Most recently, Shireman and colleagues developed a new prediction model using 19,875 patients hospitalized with atrial fibrillation and discharged on warfarin therapy.5 The multivariate model was validated in 6,470 patients.5 It has eight clinical variables and identifies groups at low, intermediate, and high risk of major bleeding within 90 days of hospital discharge (Table 3).5 The Shireman model has good face validity, and because it was developed and validated in a large group of patients, it can distinguish between recent and remote bleeding, and can account for concurrent use of antiplate-let agents.
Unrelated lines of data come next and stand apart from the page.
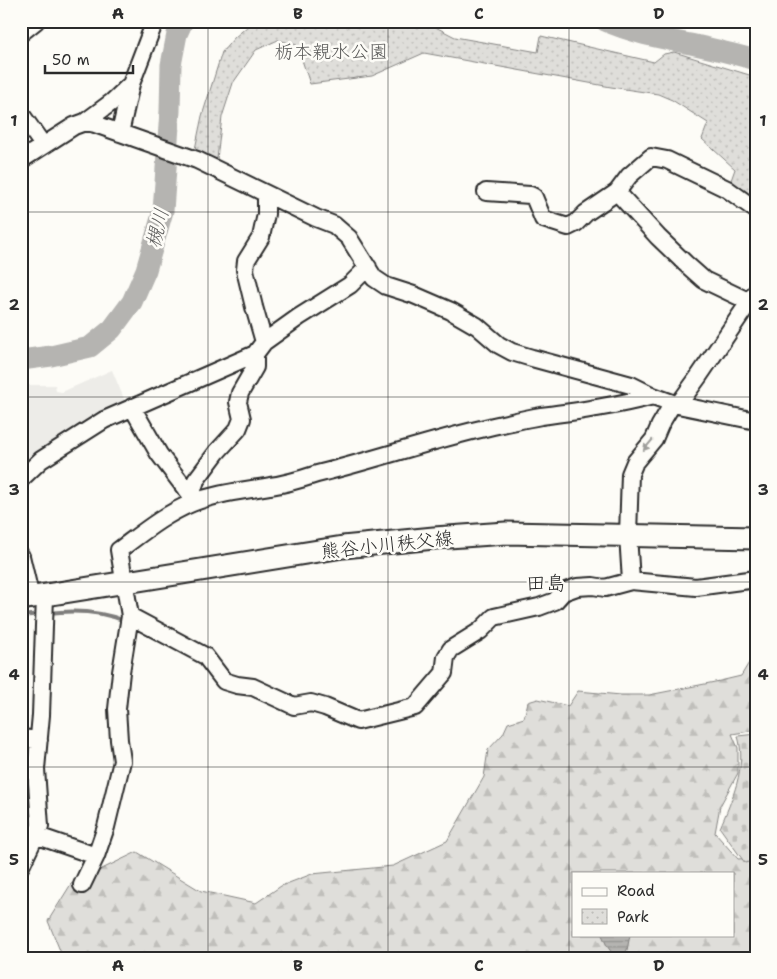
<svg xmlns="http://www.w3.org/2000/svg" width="777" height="979" font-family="'Shantell Sans','Klee One',sans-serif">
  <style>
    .built { fill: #edece8 }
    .forest { fill: url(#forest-firs); stroke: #858482; fill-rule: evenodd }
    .cemetery { fill: url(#cemetery-stones); stroke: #858482 }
    .park { fill: url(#park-dots); stroke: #858482 }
    .water { fill: url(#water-rules); stroke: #7e7d7b }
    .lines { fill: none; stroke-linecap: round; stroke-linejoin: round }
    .stream { stroke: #7e7d7b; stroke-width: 4 }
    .river { stroke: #b5b4b1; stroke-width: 21 }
    .minor-casing { stroke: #2b2b2b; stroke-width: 20 }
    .major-casing { stroke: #2b2b2b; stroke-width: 25 }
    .minor { stroke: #fdfcf7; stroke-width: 16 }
    .major { stroke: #fdfcf7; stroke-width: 21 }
    .oneway { fill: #9e9e9b }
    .grid { fill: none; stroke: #2b2b2b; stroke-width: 1; stroke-opacity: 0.55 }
    .labels { text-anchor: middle; stroke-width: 5; stroke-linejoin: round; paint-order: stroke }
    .park-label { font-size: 19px; fill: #585857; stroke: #fdfcf7 }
    .street-label { font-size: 19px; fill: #2b2b2b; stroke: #fdfcf7 }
    .water-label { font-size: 20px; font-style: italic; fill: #5b5b5a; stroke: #fdfcf7 }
    .neighbourhood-label { font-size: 20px; fill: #2b2b2b; stroke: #fdfcf7 }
    .neatline { fill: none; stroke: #2b2b2b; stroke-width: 2 }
    .grid-label { font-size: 16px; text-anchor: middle; font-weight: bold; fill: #2b2b2b }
  </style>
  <defs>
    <pattern id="forest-firs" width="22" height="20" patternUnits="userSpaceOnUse" patternTransform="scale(1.25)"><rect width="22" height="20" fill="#dfdeda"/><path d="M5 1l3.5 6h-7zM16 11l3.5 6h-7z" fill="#c0bfbb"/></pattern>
    <pattern id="cemetery-stones" width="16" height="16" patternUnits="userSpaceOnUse" patternTransform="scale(1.25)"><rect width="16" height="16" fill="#dfdeda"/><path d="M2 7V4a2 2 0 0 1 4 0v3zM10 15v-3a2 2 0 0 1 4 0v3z" fill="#c0bfbb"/></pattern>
    <pattern id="park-dots" width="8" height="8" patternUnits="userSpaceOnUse" patternTransform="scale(1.25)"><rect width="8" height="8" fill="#dfdeda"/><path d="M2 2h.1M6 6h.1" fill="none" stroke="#c0bfbb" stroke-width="1.8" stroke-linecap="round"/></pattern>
    <pattern id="water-rules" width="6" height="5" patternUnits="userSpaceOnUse" patternTransform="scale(1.25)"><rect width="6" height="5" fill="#b5b4b1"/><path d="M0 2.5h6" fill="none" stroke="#939390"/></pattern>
  </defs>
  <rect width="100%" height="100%" fill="#fdfcf7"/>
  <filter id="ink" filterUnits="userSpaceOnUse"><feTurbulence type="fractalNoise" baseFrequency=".02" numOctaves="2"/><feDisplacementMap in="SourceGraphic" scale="10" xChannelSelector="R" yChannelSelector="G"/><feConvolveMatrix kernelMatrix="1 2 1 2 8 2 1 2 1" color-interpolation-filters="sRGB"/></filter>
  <g filter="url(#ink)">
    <path class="built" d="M112 370 127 406 21 473V385H55L56 391 62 392Z"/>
    <path class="forest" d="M756 651V730L732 734 738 748V773L720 806 715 833 738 859 756 858V958H63L48 921 71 884 137 852 201 891 256 903 281 886 312 874 393 866 447 841 484 777 488 750 503 734 508 723 524 718 528 702 538 699 568 706 578 691 621 695H649L720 681 741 676ZM573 873H733V935H573Z"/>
    <path class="cemetery" d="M756 734V860L745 863 720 828C732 799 747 768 738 736Z"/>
    <path class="park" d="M254 21H424L455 37 538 52 541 36 654 62 664 54 674 52 756 77V205L729 186 735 169 702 139 708 123 672 100 658 94 611 87 424 53 372 76 310 84 297 45 278 40 256 50 233 83 222 117 217 159 194 154 202 116 222 52 235 37Z"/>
    <path class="water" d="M602 935H630L627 950 623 957H615L607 946Z"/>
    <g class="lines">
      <path class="stream" d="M738 589 756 588
        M560 606 564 603 571 596
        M48 613C73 610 101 611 125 621
        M21 616 41 614"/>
      <path class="river" d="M605 21C634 34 665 39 695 45 716 49 736 55 756 60
        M21 360 51 356 90 347 112 329 132 302 146 270 163 211 170 111 171 65 177 34 183 21"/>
      <defs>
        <path id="minor" d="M21 33 36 21
          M21 114 43 145
          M85 122 95 124 197 160 316 218 334 225 349 238 374 278 386 286 414 295 451 311 477 326 499 345 512 352 532 358 631 385 653 396 678 405
          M120 133 131 84 155 21
          M21 160 74 126 85 122 112 102 131 84
          M486 192 530 195 534 197 543 219 568 227 576 223 586 213 617 192 629 176 651 157 667 160 727 189 756 210
          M617 192 658 237 686 264 704 280 750 302
          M756 292 699 376 678 405 756 421
          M264 342 299 317 350 285 368 267
          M132 407 159 454 191 496
          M21 479 41 460 104 420 255 354
          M191 503V496L196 480 217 452 238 429 242 419 238 402 240 393 255 367V354L264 342 254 307 245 270 246 261 261 237 266 214V194
          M21 556 31 598
          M631 581 628 535 630 474 635 462 654 439 660 425 673 403
          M130 616 205 656 224 681 237 685 253 687 294 706 311 703 325 707 358 721 415 707 444 673 446 657 451 649 480 631 494 617 539 607 555 601 563 592 577 587 593 586 605 588 631 581 696 587 756 579
          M21 738 39 740
          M35 835 96 856
          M21 866 40 826 36 769 41 715 45 596
          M82 885 96 856 106 827 122 761 119 740 117 709 121 672 130 616 119 550C142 533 165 514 192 503 217 493 243 491 270 486 286 484 302 479 317 474 375 460 431 440 489 427 507 423 524 419 541 416 579 411 616 406 653 396"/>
        <path id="major" d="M21 599 343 547 434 538 506 533 756 538"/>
      </defs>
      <use href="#minor" class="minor-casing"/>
      <use href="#major" class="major-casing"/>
      <use href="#minor" class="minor"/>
      <use href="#major" class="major"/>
    </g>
    <defs><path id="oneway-solid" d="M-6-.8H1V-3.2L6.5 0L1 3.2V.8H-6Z" transform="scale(1.25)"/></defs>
    <use class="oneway" href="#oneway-solid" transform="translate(648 445) rotate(130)"/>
  </g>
  <path class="grid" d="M208 21V958M388 21V958M569 21V958M21 212H756M21 397H756M21 582H756M21 767H756"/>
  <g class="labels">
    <g class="park-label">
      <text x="331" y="58">栃本親水公園</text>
    </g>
    <g class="street-label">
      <text transform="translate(387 544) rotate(-6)" y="7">熊谷小川秩父線</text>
    </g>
    <g class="water-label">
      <text transform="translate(157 228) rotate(-76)" y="7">槻川</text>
    </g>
    <g class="neighbourhood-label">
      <text x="546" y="590">田島</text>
    </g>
  </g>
  <rect width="777" height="979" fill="none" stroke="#fdfcf7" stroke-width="55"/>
  <rect x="572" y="872" width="162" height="65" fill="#fdfcf7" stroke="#a9a8a5"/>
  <rect x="582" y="888" width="25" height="8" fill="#fdfcf7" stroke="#a9a8a5"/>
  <text x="617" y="896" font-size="15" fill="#2b2b2b">Road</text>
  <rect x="582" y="909" width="25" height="15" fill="url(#park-dots)" stroke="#a9a8a5"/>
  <text x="617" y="922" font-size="15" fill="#2b2b2b">Park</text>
  <path d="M45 65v8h88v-8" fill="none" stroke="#2b2b2b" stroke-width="2.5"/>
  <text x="52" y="65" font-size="15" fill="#2b2b2b" stroke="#fdfcf7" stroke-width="4" paint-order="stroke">50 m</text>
  <rect x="28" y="28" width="722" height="924" class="neatline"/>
  <g class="grid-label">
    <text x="118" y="19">A</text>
    <text x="298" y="19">B</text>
    <text x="479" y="19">C</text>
    <text x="659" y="19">D</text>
    <text x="14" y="126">1</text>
    <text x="763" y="126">1</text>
    <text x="14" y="310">2</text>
    <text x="763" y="310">2</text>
    <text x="14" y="495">3</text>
    <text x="763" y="495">3</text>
    <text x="14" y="680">4</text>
    <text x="763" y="680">4</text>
    <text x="14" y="865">5</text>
    <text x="763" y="865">5</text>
    <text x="118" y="971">A</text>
    <text x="298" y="971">B</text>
    <text x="479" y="971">C</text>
    <text x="659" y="971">D</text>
  </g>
</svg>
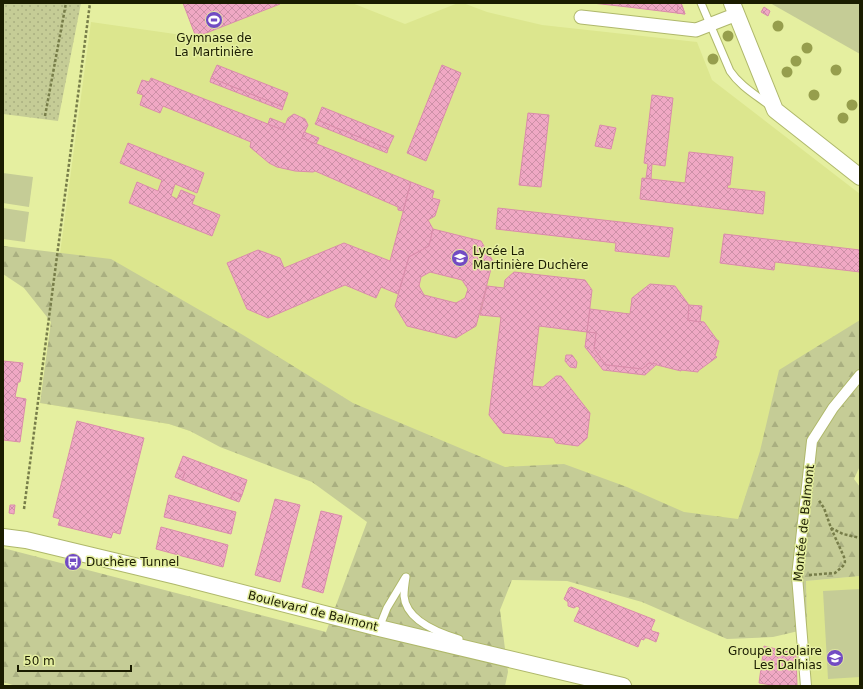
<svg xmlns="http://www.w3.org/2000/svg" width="863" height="689" font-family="'DejaVu Sans',sans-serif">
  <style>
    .built { fill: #dce68e }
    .green { fill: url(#green-dots) }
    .forest { fill: url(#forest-firs) }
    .pitch { fill: #c5cc96 }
    .building { fill: url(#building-cross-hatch); stroke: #da8cab; fill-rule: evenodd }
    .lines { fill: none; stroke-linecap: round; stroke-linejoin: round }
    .service-casing { stroke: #afb86b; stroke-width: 9 }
    .pedestrian-casing { stroke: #afb86b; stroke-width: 12 }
    .minor-casing { stroke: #afb86b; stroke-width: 15 }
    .tertiary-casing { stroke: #afb86b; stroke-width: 18 }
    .path { stroke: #777d49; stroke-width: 2.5; stroke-dasharray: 3 2; stroke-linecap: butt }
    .service { stroke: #fff; stroke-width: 7 }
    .pedestrian { stroke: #fff; stroke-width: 10 }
    .minor { stroke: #fff; stroke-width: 13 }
    .tertiary { stroke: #fff; stroke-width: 16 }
    .tree { fill: #969e4d }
    .labels { text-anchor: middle; stroke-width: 3; stroke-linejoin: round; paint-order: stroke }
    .poi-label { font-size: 12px; fill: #1a1c00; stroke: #e5efa0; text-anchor: start }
    .street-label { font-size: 12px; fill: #1a1c00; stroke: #e5efa0 }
  </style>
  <defs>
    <pattern id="green-dots" width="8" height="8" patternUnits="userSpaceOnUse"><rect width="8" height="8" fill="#c5cc96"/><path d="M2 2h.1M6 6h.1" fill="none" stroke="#a9af80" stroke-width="1.8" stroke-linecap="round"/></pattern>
    <pattern id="forest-firs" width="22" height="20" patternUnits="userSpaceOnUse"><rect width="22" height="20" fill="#c5cc96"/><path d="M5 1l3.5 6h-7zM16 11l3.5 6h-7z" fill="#a9af80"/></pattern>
    <pattern id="building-cross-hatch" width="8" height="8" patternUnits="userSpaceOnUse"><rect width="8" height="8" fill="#f0a8c4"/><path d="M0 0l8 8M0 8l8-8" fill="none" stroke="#cd90a7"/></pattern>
  </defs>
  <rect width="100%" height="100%" fill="#e5efa0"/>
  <g class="built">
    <path d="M 282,3 L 352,3 L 405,24 L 458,3 L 463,3 L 487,12 L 542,25 L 697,42 L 712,80 L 860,194 L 860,352 L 787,547 L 190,431 L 169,424 L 40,403 L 91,22 L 196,37 Z"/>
    <path d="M 860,576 L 860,686 L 812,686 L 807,629 L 806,581 Z"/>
  </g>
  <path class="green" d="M 3,3 L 81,3 L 58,121 L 3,114 Z"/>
  <path class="forest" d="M 3,246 L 111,259 L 243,335 L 353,403 L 505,467 L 564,464 L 627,487 L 684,512 L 738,519 L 760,451 L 779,370 L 860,320 L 860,466 L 854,479 L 860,487 L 860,576 L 806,581 L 807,629 L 773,637 L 727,639 L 642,602 L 567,581 L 512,580 L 500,610 L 508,672 L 505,686 L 16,686 L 3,682 L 3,548 L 326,632 L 367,522 L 312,482 L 220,447 L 190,431 L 169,424 L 40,403 L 51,322 L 24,288 L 3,274 Z"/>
  <g class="pitch">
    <path d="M 770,3 L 860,3 L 860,54 Z"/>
    <path d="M 3,173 L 33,177 L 29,207 L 3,203 Z"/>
    <path d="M 3,208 L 29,212 L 25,242 L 3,239 Z"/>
    <path d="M 860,589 L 860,677 L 828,679 L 823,591 Z"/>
  </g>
  <g class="building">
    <path d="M 183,3 L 280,3 L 280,4 L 196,37 Z"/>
    <path d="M 592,3 L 628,3 L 628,7 Z"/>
    <path d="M 628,3 L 681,3 L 685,14 L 628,7 Z"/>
    <path d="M 678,3 L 681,3 L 685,14 L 677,13 Z"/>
    <path d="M 764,7 L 770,11 L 768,16 L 761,12 Z"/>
    <path d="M 217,65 L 288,93 L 283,107 L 211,78 Z"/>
    <path d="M 442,65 L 461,73 L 426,161 L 407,153 Z"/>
    <path d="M 151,78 L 283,130 L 288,118 L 294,114 L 305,119 L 308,125 L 302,138 L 411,182 L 403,211 L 398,210 L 398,207 L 315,171 L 313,172 L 295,171 L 277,167 L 269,163 L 250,147 L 251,142 L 163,106 L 160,113 L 140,105 L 143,95 L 137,93 L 142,80 L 149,82 Z"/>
    <path d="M 211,78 L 283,107 L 282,110 L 210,82 Z"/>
    <path d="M 652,95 L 673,98 L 665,166 L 652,164 L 651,179 L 646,178 L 648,164 L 644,163 Z"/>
    <path d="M 322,107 L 394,136 L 388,149 L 317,120 Z"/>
    <path d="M 528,113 L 549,115 L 541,187 L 519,185 Z"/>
    <path d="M 270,118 L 285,124 L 283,130 L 268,124 Z"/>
    <path d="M 317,120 L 388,149 L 387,153 L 315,124 Z"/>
    <path d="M 600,125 L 616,128 L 611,149 L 595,146 Z"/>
    <path d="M 304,132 L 319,138 L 316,144 L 302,138 Z"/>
    <path d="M 128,143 L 204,173 L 197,193 L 175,184 L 171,196 L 177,199 L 181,190 L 195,196 L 192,204 L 220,215 L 212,236 L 129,203 L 137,182 L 158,191 L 162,180 L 120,163 Z"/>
    <path d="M 689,152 L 733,157 L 730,185 L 728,185 L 727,188 L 765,192 L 763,214 L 640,199 L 642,178 L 685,183 Z"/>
    <path d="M 411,182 L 434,191 L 432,198 L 440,200 L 435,216 L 428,220 L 433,229 L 429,246 L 409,257 L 398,294 L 381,287 L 376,298 L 345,285 L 268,318 L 247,309 L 227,263 L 258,250 L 280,258 L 284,268 L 344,243 L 390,261 Z"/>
    <path d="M 498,208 L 673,228 L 669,257 L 615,251 L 616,243 L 496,229 Z"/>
    <path d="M 433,229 L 481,241 L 493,261 L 476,326 L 456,338 L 407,326 L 395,306 L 409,257 L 429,246 ZM 430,272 L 462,280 L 468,289 L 465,298 L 456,303 L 424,295 L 419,286 L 421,277 Z"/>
    <path d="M 724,234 L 860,250 L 860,272 L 775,262 L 774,270 L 720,263 Z"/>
    <path d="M 514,272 L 585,280 L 592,290 L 587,332 L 539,326 L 532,386 L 543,387 L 556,376 L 561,376 L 590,413 L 587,438 L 578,446 L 556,443 L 553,438 L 503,433 L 489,415 L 501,317 L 480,315 L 487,286 L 504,288 L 505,280 Z"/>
    <path d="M 650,284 L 675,286 L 689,305 L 688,320 L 704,322 L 717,340 L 719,341 L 715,356 L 717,357 L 698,371 L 698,372 L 681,370 L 681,371 L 649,363 L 642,369 L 606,365 L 594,349 L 596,333 L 587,332 L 590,309 L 630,314 L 632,298 Z"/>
    <path d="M 689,305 L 702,306 L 700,322 L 688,320 Z"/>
    <path d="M 587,332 L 596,333 L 594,349 L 606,365 L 642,369 L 649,363 L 657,364 L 645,375 L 603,370 L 585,347 Z"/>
    <path d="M 566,355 L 572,355 L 577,362 L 576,368 L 570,367 L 565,361 Z"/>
    <path d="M 3,361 L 23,363 L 20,382 L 18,382 L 15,397 L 26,399 L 20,442 L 3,440 Z"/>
    <path d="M 77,421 L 144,438 L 120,534 L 113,532 L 111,538 L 58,525 L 60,519 L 53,517 Z"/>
    <path d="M 183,456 L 247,480 L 242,495 L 234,492 L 231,499 L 182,480 L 185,472 L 178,469 Z"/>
    <path d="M 178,469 L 185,472 L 182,480 L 175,477 Z"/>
    <path d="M 234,492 L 242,495 L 239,502 L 231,499 Z"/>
    <path d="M 169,495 L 236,512 L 231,534 L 164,517 Z"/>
    <path d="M 275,499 L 300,505 L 280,582 L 255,575 Z"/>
    <path d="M 10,505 L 15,505 L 14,514 L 9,513 Z"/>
    <path d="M 321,511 L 342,516 L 323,593 L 302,587 Z"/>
    <path d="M 161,527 L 228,545 L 223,567 L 156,549 Z"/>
    <path d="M 571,587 L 655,620 L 651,629 L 652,631 L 659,633 L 656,642 L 647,638 L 644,638 L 644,640 L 641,639 L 638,647 L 574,621 L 580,608 L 577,606 L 574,608 L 568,606 L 568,602 L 564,599 L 569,588 Z"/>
    <path d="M 764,646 L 796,654 L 797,686 L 778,686 L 759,683 Z"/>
  </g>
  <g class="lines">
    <g class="service-casing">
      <g id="service">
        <path d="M 701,3 L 730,71 C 740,86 756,95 770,106"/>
        <path d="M 406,577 C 405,583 404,590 404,596 C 406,620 439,633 459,639"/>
        <path d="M 379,628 L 387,608 L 405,578"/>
      </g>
    </g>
    <g class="pedestrian-casing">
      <path id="pedestrian" d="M 806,686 L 797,576 L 812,441 L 833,408 L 860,375"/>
    </g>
    <g class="minor-casing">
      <path id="minor" d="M 581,17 L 696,30 L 737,14"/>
    </g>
    <g class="tertiary-casing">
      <g id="tertiary">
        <path d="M 732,3 L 775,110 L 860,177"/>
        <path d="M 3,537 L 26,540 L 176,576 L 379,628 L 623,686"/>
      </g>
    </g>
    <g class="path">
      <path d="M 45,116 L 66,3"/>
      <path d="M 24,509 L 90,3"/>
      <path d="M 831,528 L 843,534 L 860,538"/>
      <path d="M 809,575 L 835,573 L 843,566 L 845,562 L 844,557 L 831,528 L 824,508 L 818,499"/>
    </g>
    <use href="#service" class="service"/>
    <use href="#pedestrian" class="pedestrian"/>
    <use href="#minor" class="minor"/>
    <use href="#tertiary" class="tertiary"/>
  </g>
  <g class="tree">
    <circle cx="778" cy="26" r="5.5"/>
    <circle cx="728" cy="36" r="5.5"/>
    <circle cx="807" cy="48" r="5.5"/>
    <circle cx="713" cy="59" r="5.5"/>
    <circle cx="796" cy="61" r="5.5"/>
    <circle cx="836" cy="70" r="5.5"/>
    <circle cx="787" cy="72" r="5.5"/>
    <circle cx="814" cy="95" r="5.5"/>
    <circle cx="852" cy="105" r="5.5"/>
    <circle cx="843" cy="118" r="5.5"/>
  </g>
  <defs>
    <g id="stadium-disc" transform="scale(0.9)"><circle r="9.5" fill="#724bc3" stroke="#e5efa0"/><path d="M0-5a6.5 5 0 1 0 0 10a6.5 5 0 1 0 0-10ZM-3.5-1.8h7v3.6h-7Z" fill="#fff"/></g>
    <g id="school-disc" transform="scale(0.9)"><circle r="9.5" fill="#724bc3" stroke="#e5efa0"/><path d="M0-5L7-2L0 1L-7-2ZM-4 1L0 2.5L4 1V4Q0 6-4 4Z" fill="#fff"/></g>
    <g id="bus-disc" transform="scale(0.9)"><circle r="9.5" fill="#724bc3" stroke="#e5efa0"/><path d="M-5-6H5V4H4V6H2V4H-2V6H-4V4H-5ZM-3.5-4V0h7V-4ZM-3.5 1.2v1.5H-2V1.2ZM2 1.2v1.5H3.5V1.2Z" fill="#fff"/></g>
  </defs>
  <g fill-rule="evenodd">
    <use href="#stadium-disc" x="214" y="20"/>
    <use href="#school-disc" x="460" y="258"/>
    <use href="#bus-disc" x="73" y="562"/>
    <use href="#school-disc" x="835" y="658"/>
  </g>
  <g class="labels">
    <g class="poi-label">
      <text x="214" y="42" text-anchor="middle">Gymnase de<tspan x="214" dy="14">La Martinière</tspan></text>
      <text x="473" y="255">Lycée La<tspan x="473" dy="14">Martinière Duchère</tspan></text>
      <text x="86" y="566">Duchère Tunnel</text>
      <text x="822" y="655" text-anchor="end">Groupe scolaire<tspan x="822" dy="14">Les Dalhias</tspan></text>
    </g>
    <g class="street-label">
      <text transform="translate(804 523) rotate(-84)" y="4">Montée de Balmont</text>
      <text transform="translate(313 611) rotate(14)" y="4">Boulevard de Balmont</text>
    </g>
  </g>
  <rect width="863" height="689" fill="none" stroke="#1a1c00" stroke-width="8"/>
  <path d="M18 665v6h113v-6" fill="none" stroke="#1a1c00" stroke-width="2"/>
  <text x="24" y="665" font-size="12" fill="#1a1c00" stroke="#e5efa0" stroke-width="3" paint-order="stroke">50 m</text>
</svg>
However, as with the OBRI, only a small percentage of patients are identified as high risk (3.4 percent). When the intermediate- and high-risk groups are combined, two groups are created (low- and intermediate/high-risk) with bleeding risks of 0.9 and 2.3 percent, respectively. These results are remarkably similar to the 90-day risks found in the same study when it evaluated the OBRI (1.0 percent for intermediate risk, and 2.5 percent for high risk). Thus, these rules provide similar results. The difference between 1 and 2.5 percent over 90 days seems small, but becomes more significant over time as large numbers of patients (especially those with atrial fibrillation) are on anticoagulation therapy for many years.
Variable | Points |
---|---|
Anemia | 86 |
Alcohol or drug abuse | 71 |
Recent bleeding | 62 |
Remote bleeding | 58 |
70 years or older | 49 |
Female sex | 32 |
Antiplatelet use (e.g., aspirin, clopidogrel [Plavix]) | 32 |
Diabetes mellitus | 27 |
Total points: | ______ |
Score | Risk of major bleeding at 90 days |
Low risk: < 108 | 0.9% (35 / 3,889) |
Intermediate risk: 108 to 218 | 2.0% (48 / 2,400) |
High risk: > 218 | 5.4% (12 / 222) |
Intermediate/high risk combined | 2.3% (60 / 2,622) |
There are potentially important differences between the two models. Although the Shireman model was developed and validated in a large population, it is somewhat complex to calculate and is limited to patients 65 years or older with atrial fibrillation.5 The OBRI is simpler and has been validated in patients with atrial fibrillation or VTE, and in younger patients.1–3 Either rule can be used confidently—in combination with predictors of the risk of stroke or recurrent VTE—to help make decisions about the treatment strategy that best balances potential benefits and harms.